THE TASMAN
Biography of an Ocean
Neville Peat
Penguin Books, $40, pbk
Anything you reasonably need to know about the Tasman is likely to be right here in Dunedin writer Neville Peat's superb 240-page volume, The Tasman.
Rarely does a book cater so comprehensively for every likely readership, covering as it does the geology of the Tasman, its ancient history, successive discoverers, people, politics, flora and fauna, immigration, shipwrecks aplenty, climate ... to name but a few.
The author strives to organise his book into three main sections: nature, people, and the bordering countries.
Fortunately, he continually crosses those boundaries and a better story has been told by not adhering rigidly to the plan.
Peat begins with a few chapters about the Tasman Sea itself, originating in the separation and drifting apart of Australia and New Zealand beginning about 85 million years ago.
Straight away the richness of the text and illustrations emerges, with excursions into ocean bird life, the origins of the Australia-New Zealand weather patterns and ocean currents, coastal erosion, fish and marine life.
A superb photograph of astronauts working outside the international space station just happens to have caught Cook Strait and much of New Zealand in the background.
The theme of European exploration, commenced in the first section, expands into the second section, with a further chapter devoted to shipping from sail through to the modern liner.
The hard life of the early European colonists is well-described.
That families gave up everything for a gruelling one-way passage to the unknown, as far as one could travel, speaks volumes about what they wanted to leave behind.
The chapter "Heroic Crossings" describes many of the solo or dual-person crossings of the Tasman by sea or air, including the recent kayakers James Castrission and Justin Jones, and 16-year-old solo sailor Jessica Watson.
Surely the most intriguing was the fugitive, alias Richard Humphreys, who in 1942 took an Invercargill motor yacht for a trial run but secretly provisioned it and made for Tasmania.
He so matched the Australian likeable-rogue image that he almost avoided being sent back but, as the ship approached Devonport, he jumped ship - literally - and was never reliably seen again.
Characteristic of the Tasman nations, most people live near the coast.
The richly illustrated third section dwells upon the life - tough, idyllic, or indeed both - of the coastal communities of Australia and New Zealand.
So much of Peat's magnificent work is, of course, well known, but it's the detail and breadth that set this account apart.

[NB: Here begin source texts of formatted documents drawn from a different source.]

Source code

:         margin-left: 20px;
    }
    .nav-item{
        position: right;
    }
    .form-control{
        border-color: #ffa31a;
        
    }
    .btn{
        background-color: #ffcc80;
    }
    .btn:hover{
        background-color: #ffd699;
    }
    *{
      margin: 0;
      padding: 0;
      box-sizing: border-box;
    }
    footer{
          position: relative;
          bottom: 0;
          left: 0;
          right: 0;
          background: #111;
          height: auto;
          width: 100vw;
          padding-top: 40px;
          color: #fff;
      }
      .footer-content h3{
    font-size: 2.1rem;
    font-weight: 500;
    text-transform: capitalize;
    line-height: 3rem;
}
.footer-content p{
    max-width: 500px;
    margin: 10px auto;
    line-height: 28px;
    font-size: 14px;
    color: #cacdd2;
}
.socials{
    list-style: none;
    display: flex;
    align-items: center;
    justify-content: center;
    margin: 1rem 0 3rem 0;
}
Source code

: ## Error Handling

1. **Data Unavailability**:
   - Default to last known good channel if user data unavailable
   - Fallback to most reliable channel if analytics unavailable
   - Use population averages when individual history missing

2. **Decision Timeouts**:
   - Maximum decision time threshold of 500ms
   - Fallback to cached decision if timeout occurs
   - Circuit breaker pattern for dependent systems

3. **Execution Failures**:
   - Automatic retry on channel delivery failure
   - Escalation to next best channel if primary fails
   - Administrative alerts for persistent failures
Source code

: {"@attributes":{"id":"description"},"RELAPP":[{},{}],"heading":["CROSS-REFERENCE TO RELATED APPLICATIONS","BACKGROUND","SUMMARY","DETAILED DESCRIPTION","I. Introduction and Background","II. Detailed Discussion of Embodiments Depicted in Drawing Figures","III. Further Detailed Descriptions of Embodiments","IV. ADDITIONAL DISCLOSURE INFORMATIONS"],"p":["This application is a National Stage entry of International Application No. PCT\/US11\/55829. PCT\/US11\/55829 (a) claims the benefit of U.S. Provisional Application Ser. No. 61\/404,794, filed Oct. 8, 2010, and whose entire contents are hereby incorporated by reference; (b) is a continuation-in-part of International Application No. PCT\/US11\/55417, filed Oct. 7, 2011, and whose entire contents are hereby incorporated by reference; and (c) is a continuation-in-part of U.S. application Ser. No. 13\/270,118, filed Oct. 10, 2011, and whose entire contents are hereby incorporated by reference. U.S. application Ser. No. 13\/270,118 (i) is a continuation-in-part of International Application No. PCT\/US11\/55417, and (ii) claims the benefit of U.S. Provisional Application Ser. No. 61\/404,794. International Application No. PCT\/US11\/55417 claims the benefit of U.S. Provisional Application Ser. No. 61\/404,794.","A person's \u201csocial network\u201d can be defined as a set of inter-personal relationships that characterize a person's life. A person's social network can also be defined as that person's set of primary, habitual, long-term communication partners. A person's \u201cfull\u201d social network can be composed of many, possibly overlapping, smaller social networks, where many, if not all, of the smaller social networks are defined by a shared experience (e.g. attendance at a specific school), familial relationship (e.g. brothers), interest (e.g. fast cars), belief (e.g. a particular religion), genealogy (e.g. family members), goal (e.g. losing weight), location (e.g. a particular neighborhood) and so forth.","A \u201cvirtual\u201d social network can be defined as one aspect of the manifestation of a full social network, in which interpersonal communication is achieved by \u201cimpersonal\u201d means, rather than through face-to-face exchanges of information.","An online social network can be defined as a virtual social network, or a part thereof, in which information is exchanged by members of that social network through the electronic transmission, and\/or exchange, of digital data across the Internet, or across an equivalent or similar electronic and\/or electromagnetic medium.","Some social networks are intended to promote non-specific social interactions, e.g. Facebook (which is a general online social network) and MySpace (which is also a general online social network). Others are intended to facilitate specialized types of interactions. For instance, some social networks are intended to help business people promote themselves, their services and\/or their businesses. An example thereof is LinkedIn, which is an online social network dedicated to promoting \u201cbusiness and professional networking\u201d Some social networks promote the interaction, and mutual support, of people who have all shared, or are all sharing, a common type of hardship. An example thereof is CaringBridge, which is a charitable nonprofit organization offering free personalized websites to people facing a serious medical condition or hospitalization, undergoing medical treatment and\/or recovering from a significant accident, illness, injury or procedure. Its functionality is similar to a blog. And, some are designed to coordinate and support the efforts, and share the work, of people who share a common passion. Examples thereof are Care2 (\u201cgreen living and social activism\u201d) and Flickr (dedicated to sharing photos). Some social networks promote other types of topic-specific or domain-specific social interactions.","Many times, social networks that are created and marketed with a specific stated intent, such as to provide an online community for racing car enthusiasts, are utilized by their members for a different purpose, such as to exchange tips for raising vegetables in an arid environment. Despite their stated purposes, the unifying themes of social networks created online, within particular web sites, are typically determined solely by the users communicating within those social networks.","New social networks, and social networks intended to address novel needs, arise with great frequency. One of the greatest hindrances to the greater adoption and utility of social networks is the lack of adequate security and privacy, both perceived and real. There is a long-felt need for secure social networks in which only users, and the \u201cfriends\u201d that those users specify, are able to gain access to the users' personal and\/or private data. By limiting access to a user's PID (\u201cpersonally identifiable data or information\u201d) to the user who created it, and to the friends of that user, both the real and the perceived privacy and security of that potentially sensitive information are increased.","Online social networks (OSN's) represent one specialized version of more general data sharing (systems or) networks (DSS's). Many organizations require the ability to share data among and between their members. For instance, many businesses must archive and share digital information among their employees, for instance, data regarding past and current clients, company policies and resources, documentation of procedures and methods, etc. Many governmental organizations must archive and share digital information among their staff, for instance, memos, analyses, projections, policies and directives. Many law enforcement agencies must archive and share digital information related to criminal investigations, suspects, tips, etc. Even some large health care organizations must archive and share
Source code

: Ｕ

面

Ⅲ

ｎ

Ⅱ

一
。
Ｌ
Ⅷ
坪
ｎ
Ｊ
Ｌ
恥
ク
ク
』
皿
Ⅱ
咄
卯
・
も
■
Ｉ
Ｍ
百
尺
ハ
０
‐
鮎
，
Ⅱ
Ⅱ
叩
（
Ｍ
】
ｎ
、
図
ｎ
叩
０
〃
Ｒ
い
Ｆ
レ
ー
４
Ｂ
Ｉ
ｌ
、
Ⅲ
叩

The profuse illustrations are a mix of well-selected modern photographs and excellent archival records.
The style, highly accessible and informative, is lightened further by the liberal insertion of breakout boxes focusing on points of collateral interest: the difference between the El Nino and La Nina weather patterns; how fish can be herded by dolphin-calling; a potted biography of Phar Lap.
The high quality of production makes this a fine book to admire and possess.
For serious delving, to display nonchalantly on the coffee table, or as a superb memento for visitors to our corner of the globe, it's highly recommended.
The Tasman is due to be published next month.